=== Extract ===
════════════════

In: Biology
There are a number of disorders that result in people experiencing chronic (long-term) pain even though there might be no known physical cause for this pain. This can result from the transmission of action potentials even though under normal circumstances, the size of the stimulus might not warrant an AP transmission, or at least not as frequent a transmission.
What could be a possible cause for this phenomenon? [It can not be a change in the brain itself, or a problem with the interpretation of the signal in the brain. Nor can neurons change their threshold potential. In other words, what could change in or near a neuron to cause more frequent AP transmissions?]
An action potential, initiated in an afferent axon, arrives at a bouton and hypopolarizes it. Boutons hypopolarize in the same way as axons. At this point the action potential itself can go no farther, but the hypopolarization of the bouton somehow causes some of the synaptic vesicles in the region to fuse with the presynaptic membrane whereupon the fused membrane breaks and spills the contents of the vesicles into the synaptic cleft. The release of transmitter substances depends upon several factors, including the magnitude of the hypopolarization, the number of available vesicles, and, importantly, the concentration of calcium in the extracellular fluid. Reduced calcium blocks synaptic transmission. Likewise, increased manganese, a calcium inhibitor, leads to depression or block of transmission. Calcium appears to be necessary for hypopolarization-release coupling. Hypopolarization leads to opening of voltage-gated Ca++ channels and the entry of Ca++ into the terminal. Once inside, Ca++ promotes fusion of the vesicles with the terminal membrane and release of the transmitter substance. The released transmitter substance diffuses across the cleft in a fraction of a millisecond and interacts with the postsynaptic membrane, changing its permeability and, ultimately, the membrane potential at that point on the postsynaptic membrane. The action of the transmitter substance is terminated by its removal from receptors on the postsynaptic membrane. Some transmitter substances are then degraded, e.g., acetylcholine, whereas others are taken up by the presynaptic terminal, e.g., norepinephrine and other amine transmitter substances. This entire process, from presynaptic spike to the termination of the postsynaptic response, frequently requires only 10-20 msec.

════════════════

=== Source data ===
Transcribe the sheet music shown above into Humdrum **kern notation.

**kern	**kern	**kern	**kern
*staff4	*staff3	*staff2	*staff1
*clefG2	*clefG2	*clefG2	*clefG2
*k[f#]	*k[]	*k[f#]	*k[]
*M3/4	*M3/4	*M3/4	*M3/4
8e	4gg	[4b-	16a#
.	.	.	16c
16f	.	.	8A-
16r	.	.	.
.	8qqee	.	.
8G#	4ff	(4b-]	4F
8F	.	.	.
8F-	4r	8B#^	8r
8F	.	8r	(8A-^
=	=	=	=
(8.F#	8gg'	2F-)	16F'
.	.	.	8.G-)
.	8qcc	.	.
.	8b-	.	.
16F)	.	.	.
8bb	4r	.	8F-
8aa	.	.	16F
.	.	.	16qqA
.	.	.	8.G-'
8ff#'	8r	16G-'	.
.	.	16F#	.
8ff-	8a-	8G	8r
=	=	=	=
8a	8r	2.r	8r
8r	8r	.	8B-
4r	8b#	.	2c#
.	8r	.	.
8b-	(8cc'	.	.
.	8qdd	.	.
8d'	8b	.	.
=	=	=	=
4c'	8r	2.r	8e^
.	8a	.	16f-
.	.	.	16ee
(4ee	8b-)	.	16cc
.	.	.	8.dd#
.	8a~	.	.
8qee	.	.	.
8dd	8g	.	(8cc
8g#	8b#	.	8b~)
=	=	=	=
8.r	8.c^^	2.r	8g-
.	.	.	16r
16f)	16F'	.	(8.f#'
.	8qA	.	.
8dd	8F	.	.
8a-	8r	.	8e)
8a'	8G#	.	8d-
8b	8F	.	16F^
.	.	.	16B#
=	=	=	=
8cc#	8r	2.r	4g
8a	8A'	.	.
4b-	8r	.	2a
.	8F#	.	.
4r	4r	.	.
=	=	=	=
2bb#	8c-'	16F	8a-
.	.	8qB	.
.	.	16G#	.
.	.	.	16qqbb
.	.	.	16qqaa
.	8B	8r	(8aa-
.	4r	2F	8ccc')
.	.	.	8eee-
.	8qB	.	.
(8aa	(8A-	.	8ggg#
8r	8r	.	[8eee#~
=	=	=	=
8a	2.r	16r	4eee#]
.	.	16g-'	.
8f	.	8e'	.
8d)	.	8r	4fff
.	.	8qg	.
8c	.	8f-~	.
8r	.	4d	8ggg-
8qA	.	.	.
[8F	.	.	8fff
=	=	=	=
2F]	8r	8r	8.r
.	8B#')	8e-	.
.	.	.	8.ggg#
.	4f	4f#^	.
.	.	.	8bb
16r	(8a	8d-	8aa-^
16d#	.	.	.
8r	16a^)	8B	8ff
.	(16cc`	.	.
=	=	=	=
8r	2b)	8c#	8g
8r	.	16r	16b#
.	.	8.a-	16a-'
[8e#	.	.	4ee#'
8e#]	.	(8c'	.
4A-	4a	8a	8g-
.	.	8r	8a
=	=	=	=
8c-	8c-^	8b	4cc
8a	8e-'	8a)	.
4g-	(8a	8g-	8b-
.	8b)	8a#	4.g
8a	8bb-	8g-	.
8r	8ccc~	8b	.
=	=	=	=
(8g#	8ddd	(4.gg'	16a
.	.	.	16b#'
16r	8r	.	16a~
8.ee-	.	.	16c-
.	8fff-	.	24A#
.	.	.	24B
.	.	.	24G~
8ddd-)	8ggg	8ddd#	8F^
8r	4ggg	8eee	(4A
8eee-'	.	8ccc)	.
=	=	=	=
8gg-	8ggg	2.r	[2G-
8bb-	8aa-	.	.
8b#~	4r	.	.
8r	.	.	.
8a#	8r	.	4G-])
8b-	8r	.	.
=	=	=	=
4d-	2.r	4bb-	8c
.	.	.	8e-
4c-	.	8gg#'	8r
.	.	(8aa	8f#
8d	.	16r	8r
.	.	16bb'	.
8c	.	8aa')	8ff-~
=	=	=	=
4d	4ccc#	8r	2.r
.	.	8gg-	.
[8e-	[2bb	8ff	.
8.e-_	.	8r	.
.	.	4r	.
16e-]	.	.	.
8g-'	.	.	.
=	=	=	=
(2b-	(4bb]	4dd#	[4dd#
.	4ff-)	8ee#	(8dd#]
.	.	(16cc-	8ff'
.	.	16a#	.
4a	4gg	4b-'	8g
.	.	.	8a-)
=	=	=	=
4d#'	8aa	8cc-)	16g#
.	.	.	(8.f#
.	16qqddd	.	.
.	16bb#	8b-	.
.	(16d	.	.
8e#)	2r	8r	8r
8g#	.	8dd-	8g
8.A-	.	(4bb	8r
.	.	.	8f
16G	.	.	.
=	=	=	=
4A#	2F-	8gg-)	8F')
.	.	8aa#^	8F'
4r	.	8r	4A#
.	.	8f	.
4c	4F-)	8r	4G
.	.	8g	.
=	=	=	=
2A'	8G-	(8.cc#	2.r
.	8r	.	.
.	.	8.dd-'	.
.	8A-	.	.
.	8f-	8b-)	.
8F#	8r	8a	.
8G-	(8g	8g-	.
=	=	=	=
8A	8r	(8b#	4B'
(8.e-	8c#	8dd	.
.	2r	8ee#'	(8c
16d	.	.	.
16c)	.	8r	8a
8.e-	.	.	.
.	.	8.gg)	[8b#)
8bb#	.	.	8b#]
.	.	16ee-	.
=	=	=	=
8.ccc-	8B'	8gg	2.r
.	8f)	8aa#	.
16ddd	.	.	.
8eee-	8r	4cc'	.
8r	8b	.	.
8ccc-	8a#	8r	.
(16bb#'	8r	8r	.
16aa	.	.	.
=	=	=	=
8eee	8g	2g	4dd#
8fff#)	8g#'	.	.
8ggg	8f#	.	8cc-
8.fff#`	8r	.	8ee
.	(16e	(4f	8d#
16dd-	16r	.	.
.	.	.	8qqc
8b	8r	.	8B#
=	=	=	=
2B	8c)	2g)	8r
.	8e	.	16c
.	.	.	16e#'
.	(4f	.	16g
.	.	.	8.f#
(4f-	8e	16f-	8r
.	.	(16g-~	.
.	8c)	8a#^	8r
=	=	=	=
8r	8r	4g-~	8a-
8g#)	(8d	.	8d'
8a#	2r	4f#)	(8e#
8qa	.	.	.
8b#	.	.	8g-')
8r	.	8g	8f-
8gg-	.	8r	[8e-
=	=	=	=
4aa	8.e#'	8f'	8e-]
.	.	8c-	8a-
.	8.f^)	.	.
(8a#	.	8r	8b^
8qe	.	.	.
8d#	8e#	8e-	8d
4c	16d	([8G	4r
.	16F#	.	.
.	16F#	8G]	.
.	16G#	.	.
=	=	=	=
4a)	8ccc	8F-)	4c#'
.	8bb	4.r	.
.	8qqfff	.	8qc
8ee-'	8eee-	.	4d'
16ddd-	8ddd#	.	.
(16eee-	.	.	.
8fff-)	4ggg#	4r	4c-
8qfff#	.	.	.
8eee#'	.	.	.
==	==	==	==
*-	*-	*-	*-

════════════════

=== Action item ===
List the factors on which, according to the chronic-pain text, the release of transmitter substances depends.

=== Solution to the exercise ===
- The magnitude of the hypopolarization
- The number of available vesicles
- The concentration of calcium in the extracellular fluid